Passage:
For one of next Sunday's Super Bowl teams, the formula for reaching the title game has been a swarming, opportunistic defense led by an inspirational linebacker.
Of course, that would be the Chicago Bears and Brian Urlacher.
It could easily have been the Ravens and Ray Lewis.
Last week, Lewis received word that he'll be headed to his eighth Pro Bowl. As the first alternate at his position, Lewis will be replacing the Denver Broncos' injured Al Wilson in Hawaii.
The Ravens' fiery inside linebacker is the first to point out that the Pro Bowl distinction, while an honor, is something of a consolation prize.
"The saddest thing in the world is to be at that Pro Bowl and having a good time and drinking a mai tai and watching a Super Bowl champion walk over. That's a little different swagger," Lewis said. "I've [been] there both ways [and] I promise you, their [mai tais ] taste a little bit better."
After a 13-3 regular season, the Ravens' playoff loss to the other Super Bowl team, the Indianapolis Colts, was a sour dram for all the Ravens to swallow, but especially so for Lewis. After all, next season will be his 12th in the NFL.
"He's on the latter part of his career, so it's all about winning for him," said fellow linebacker Adalius Thomas, a Pro Bowl selection as a starter. "Now, he's about teaching other guys how to see things."
Thomas' reflection sums up Lewis' evolution. Although still the Ravens' lion king on defense, he's more apt to be leading his teammates on the hunt rather than attacking by himself. Formerly the archetypal middle linebacker, Lewis has embraced his shifting role within a defense that was the most difficult in the NFL for opposing teams to prepare for.

Exercise instructions: List every NFL team named in the article about Ray Lewis.

Data provided:

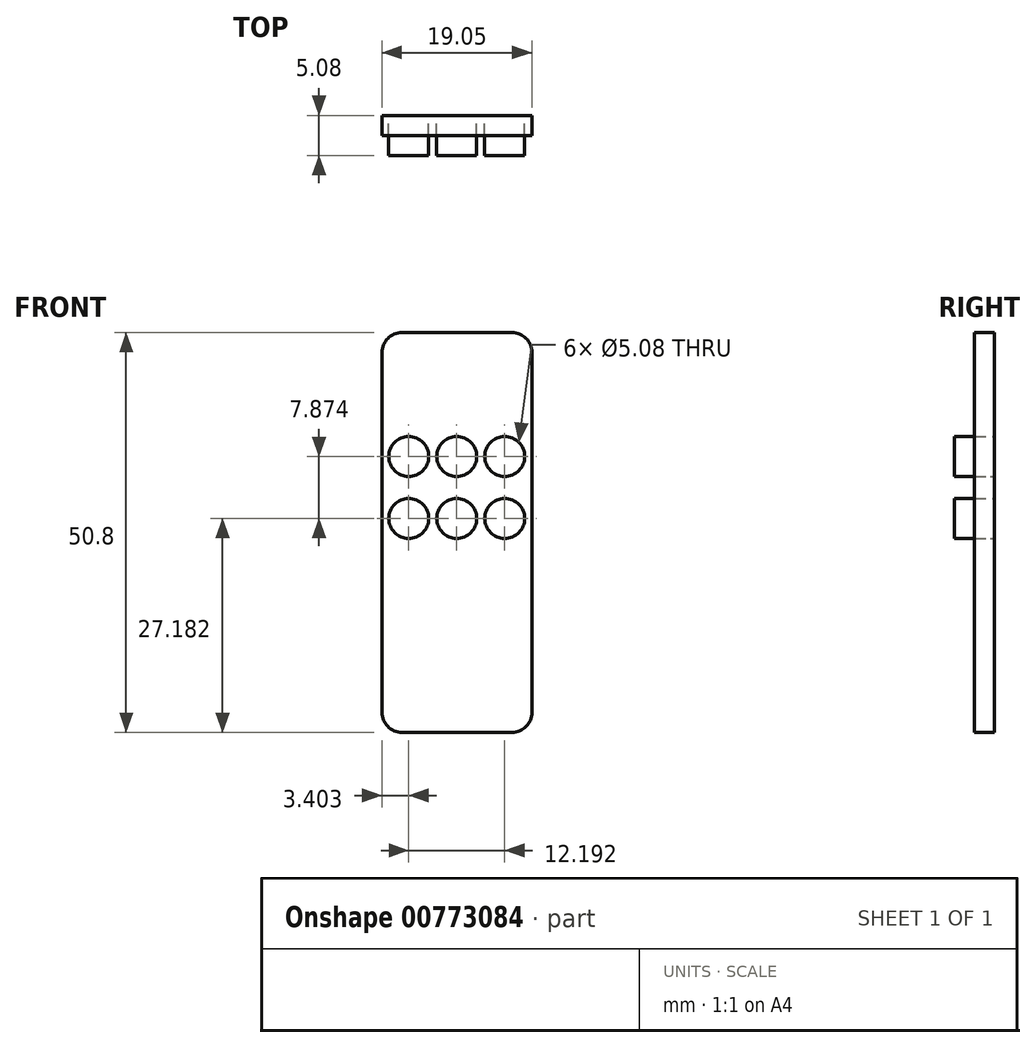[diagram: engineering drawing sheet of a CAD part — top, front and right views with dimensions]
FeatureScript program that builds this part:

Written answer: Chicago Bears, Ravens, Denver Broncos, Indianapolis Colts